### [SEU OBJETIVO]
Na matéria sobre biocombustíveis e carnes, quem é o presidente da Frente Parlamentar do Biodiesel?

### [DOCUMENTO DE ORIGEM]
============

Bioenergia

Setor de biocombustíveis aposta na dobradinha com as carnes para crescer

Em busca de previsibilidade, Frente Parlamentar do Biodiesel prepara projeto de lei para tornar abertura de mercados para a carne brasileira uma política de Estado

Soja colheita

BRASÍLIA – O setor de biocombustíveis quer crescer. E, para isso, quer levar junto a cadeia da carne e tornar essa dobradinha uma política pública prioritária.

“Não vejo mais o biodiesel na cadeia de combustíveis, mas na de carne e proteína”, sintetizou nesta quinta-feira (21) o deputado federal Alceu Moreira, presidente da Frente Parlamentar do Biodiesel (FPBio).

A aposta em colar uma indústria na outra está no centro do novo posicionamento do setor, apresentado nesta quinta-feira em um seminário na Confederação Nacional da Agricultura (CNA) promovido pela FPBio, que reúne cerca de 200 deputados federais e senadores.

Os dois setores já têm uma relação direta: a indústria de proteína animal é o principal consumidor de farelo de soja e do DDG — dois produtos usados na ração animal que também resultam do processo de produção de biodiesel e de etanol de milho, respectivamente. No caso do etanol de milho, também chegam a competir pela mesma matéria-prima, contribuindo para uma sustentação no preço da commodity (o que é bom para o produtor).

Associar a indústria de biocombustíveis à de carnes também pode ser interpretada como mais uma ação para blindar o setor de possíveis intervenções motivadas por resquícios do debate food vs fuel (comida versus combustível). Vale lembrar que a escalada nos preços do óleo de cozinha no mercado interno levou o governo federal a postergar em cinco meses a adoção do B15, atrapalhando o planejamento da indústria.

O setor produtivo defende que o potencial desenvolvimento da produção de biocombustíveis — que tem um pipeline agressivo de expansão nos próximos dez anos — vai ampliar ainda mais a capacidade de o País ter uma oferta competitiva de carne, em um contexto de crescimento da demanda em regiões como Ásia e Oriente Médio.

============

### [MATERIAL]

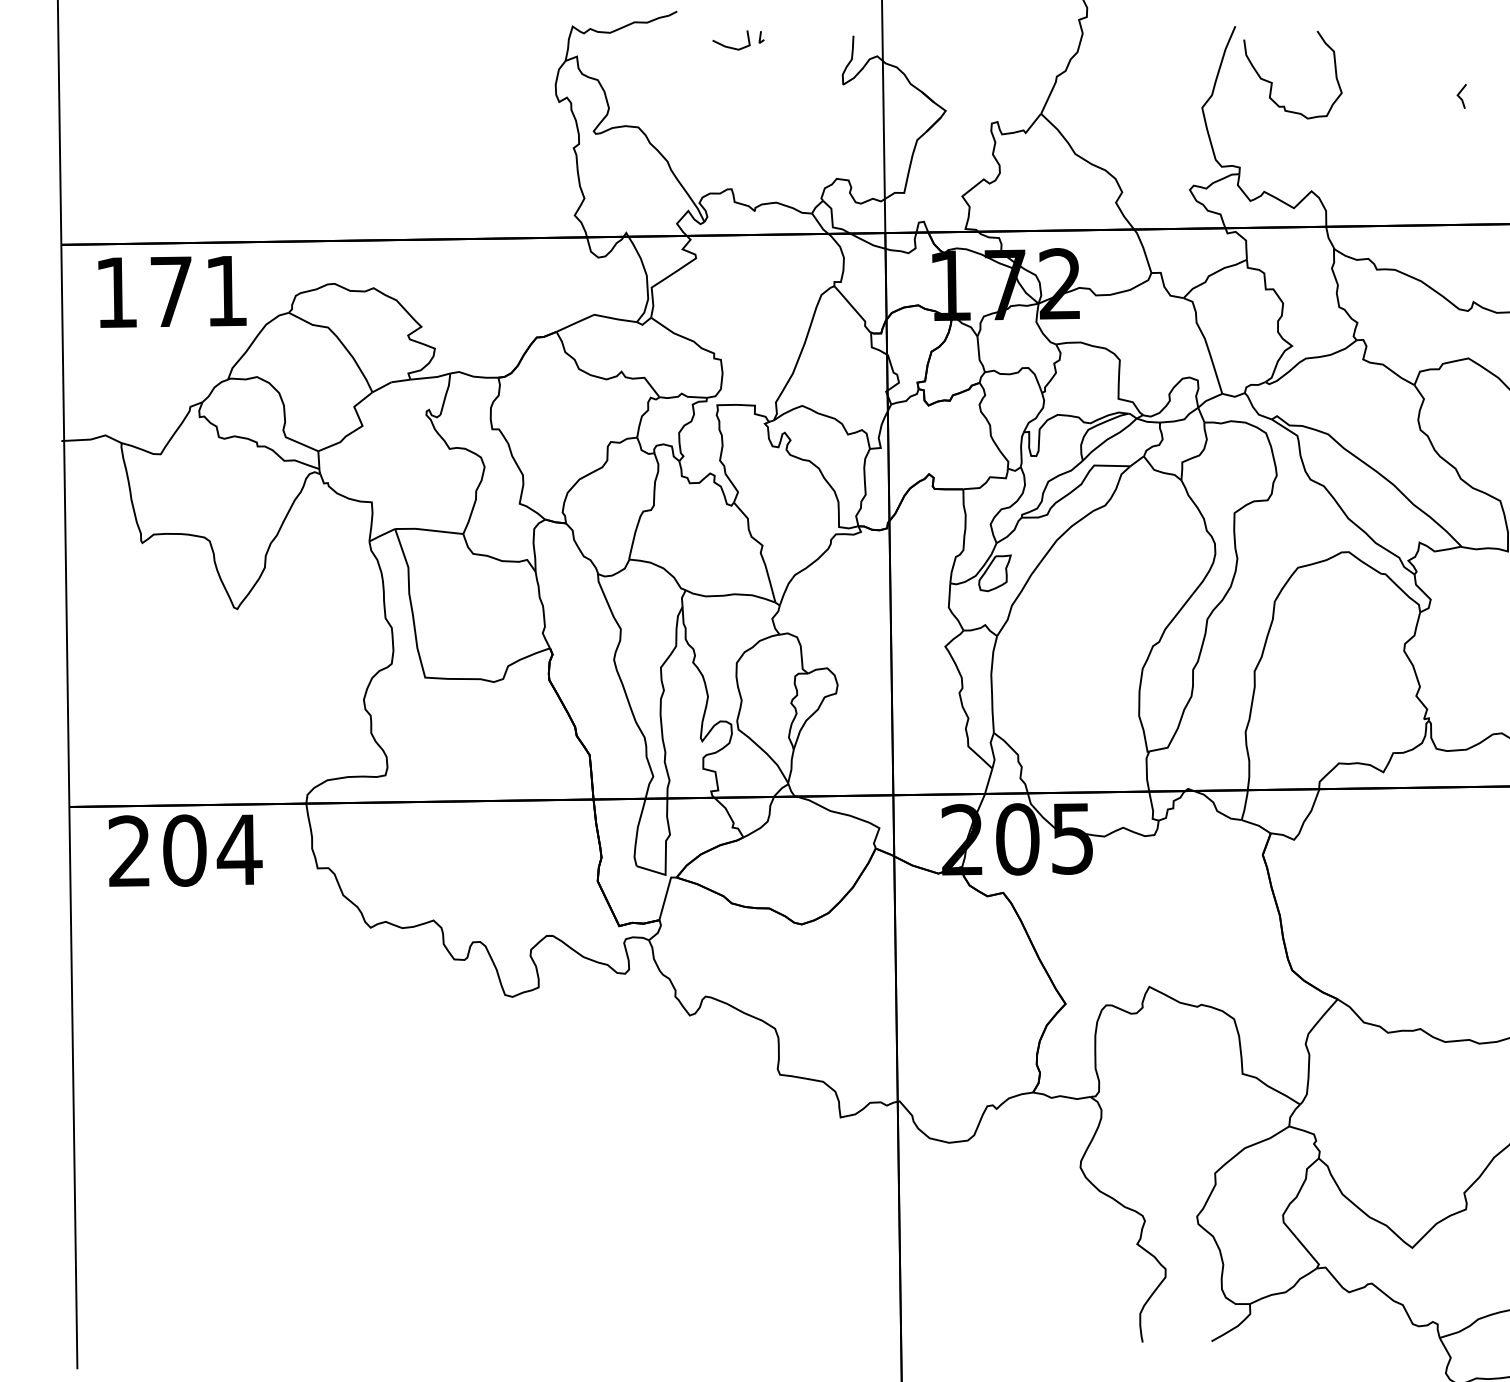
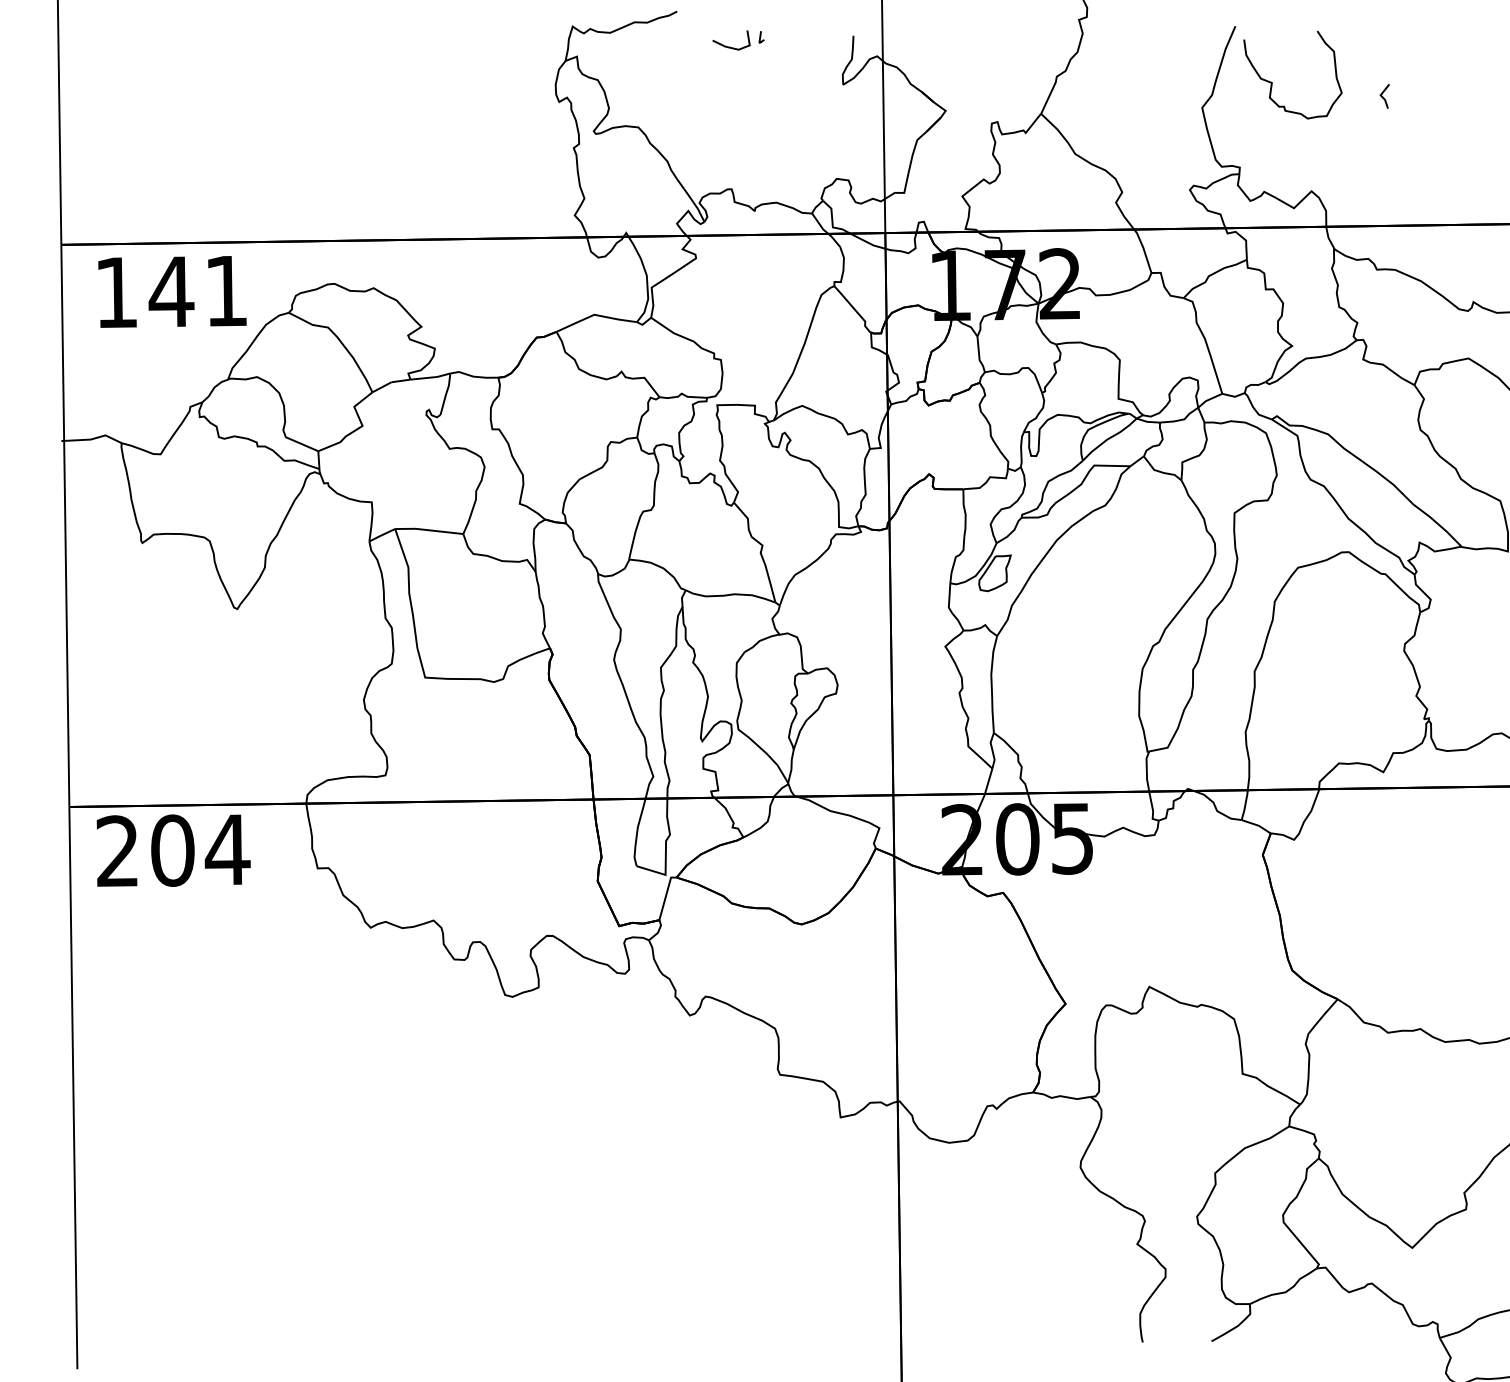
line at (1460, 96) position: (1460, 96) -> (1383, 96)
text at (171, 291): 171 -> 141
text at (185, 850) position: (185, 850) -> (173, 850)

============

### [RESPOSTA DO EXERCÍCIO]
O deputado federal Alceu Moreira.